The only thing I would add is that there's a difference between trying to provide broad, universal GPIO protection like theirs (with inevitable compromises) and providing specific protection for a dedicated input or output.

If you're building a circuit around a microcontroller for a specific project and you know what each pin will be used for, you can choose better protection circuits.

I have limited knowledge and experience, but I think the example you posted looks good for nearly any input scenario. If the pin will be an output, then it depends on what the output is driving. If you're simply lighting an indicator LED, the odds are good that you can size a resistor suitable for limiting normal LED current that also provides adequate short circuit protection. But if the output needs more power or versatility, you might be better off building an output stage with a transistor or MOSFET.

mattd860

Joined Jan 9, 2016
58
The 220R resistor is dropping approx 9V from a charged car battery, so its taking 40mA, thats 250mW, i would use a 1W zener.
Actually the VIN is only 5V and all inputs come from the same 5v dc source because I'm using a 12v SPST reed relay as a switch. So I think the only thing I really need to protect is the VIN source which I have done. I'm going to remove the 5.1v 1W diodes and 220ohm resistor.

ebeowulf17

Joined Aug 12, 2014
3,275
Actually the VIN is only 5V and all inputs come from the same 5v dc source because I'm using a 12v SPST reed relay as a switch. So I think the only thing I really need to protect is the VIN source which I have done. I'm going to remove the 5.1v 1W diodes and 220ohm resistor. View attachment 101381
Sounds ok to me, as long as the wires from MCU to relay2 are reasonably short and safe from the risk of induced noise.

I am curious about the value of R2. How much current does that relay1 coil need? 5.1k seems high to me, but I could be wrong. Depends on required coil current and on the characteristics of T1.

ian field

Joined Oct 27, 2012
6,539
Just trying to protect the pins from transients.
The traditional way is to clamp input pins to the supply rails with a pair of ordinary diodes.

Most MOS devices have internal diodes, but they're usually rated for about 10mA max - adding external diodes can take a bigger hit without damage.

Most often the datasheet says something along the lines; any pin must not exceed the supply rails by more than 0.7V - a Zener doesn't guarantee that unless you select Vz well under Vcc/Vdd.

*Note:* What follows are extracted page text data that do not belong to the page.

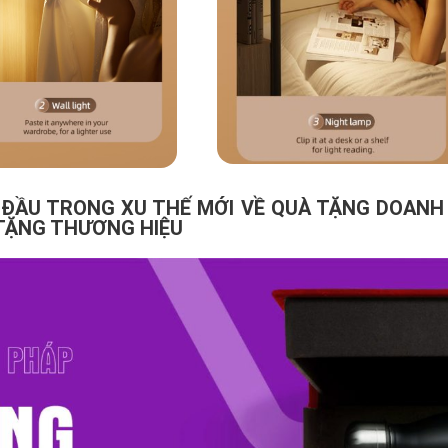
ĐẦU TRONG XU THẾ MỚI VỀ QUÀ TẶNG DOANH 
TẶNG THƯƠNG HIỆU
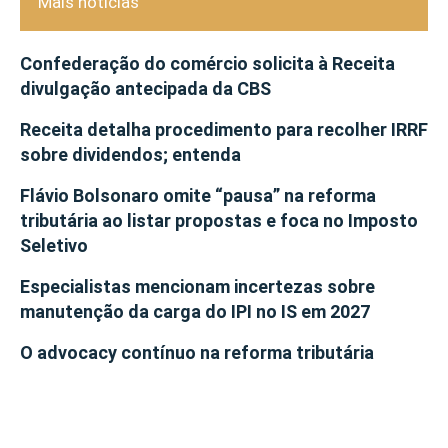
Mais notícias
Confederação do comércio solicita à Receita
divulgação antecipada da CBS
Receita detalha procedimento para recolher IRRF
sobre dividendos; entenda
Flávio Bolsonaro omite “pausa” na reforma
tributária ao listar propostas e foca no Imposto
Seletivo
Especialistas mencionam incertezas sobre
manutenção da carga do IPI no IS em 2027
O advocacy contínuo na reforma tributária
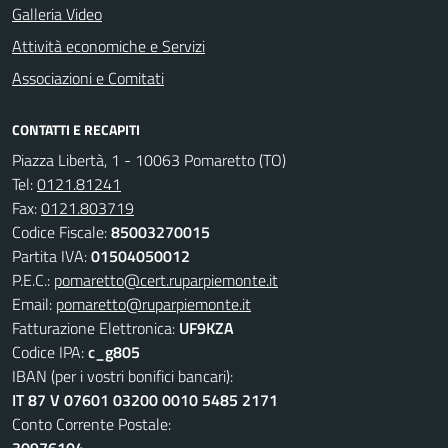
Galleria Video
Attività economiche e Servizi
Associazioni e Comitati
CONTATTI E RECAPITI
Piazza Libertà, 1 - 10063 Pomaretto (TO)
Tel:
0121.81241
Fax:
0121.803719
Codice Fiscale:
85003270015
Partita IVA:
01504050012
P.E.C.:
pomaretto@cert.ruparpiemonte.it
Email:
pomaretto@ruparpiemonte.it
Fatturazione Elettronica:
UF9KZA
Codice IPA:
c_g805
IBAN (per i vostri bonifici bancari):
IT 87 V 07601 03200 0010 5485 2171
Conto Corrente Postale:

Schottky barrier diodes have a lower Vf, but they tend to have higher gate capacitance.

#12

Joined Nov 30, 2010
18,216
5.1k seems high to me,
Yes, R2 seems wrong. Should probably be another 220.
and add a diode across the coil so it doesn't kick back at the transistor T1.

Dodgydave

Joined Jun 22, 2012
9,848
Cant see the point of D3,D4, and there are no bemf diodes across the relays.

ebeowulf17

Joined Aug 12, 2014
3,275
Yes, R2 seems wrong. Should probably be another 220.
and add a diode across the coil so it doesn't kick back at the transistor T1.
Oh yeah, forgot the flyback diode. Good catch!

#12

mattd860

Joined Jan 9, 2016
58

#12

Joined Nov 30, 2010
18,216
T1 does not supply current to the coil, it just grounds it.
You are mistaken. T1 grounds all the current through the relay coil, not just some of it.

mattd860

Joined Jan 9, 2016
58
You are mistaken. T1 grounds all the current through the relay coil, not just some of it.
I think I was misunderstood. T1 grounds all the current through the relay coil when the gate receives a very small amount of current from the IC. I wanted to limit the current to T1 since it doesn't need much. I'm trying to limit current to or from the relay.

#12

Joined Nov 30, 2010
18,216
I think I was misunderstood.
That is likely. The usual way to use a transistor as a switch is to give its base 1/10th of its collector current. If you are trying to limit the current through the coil, giving the base of T1 less current will accomplish that.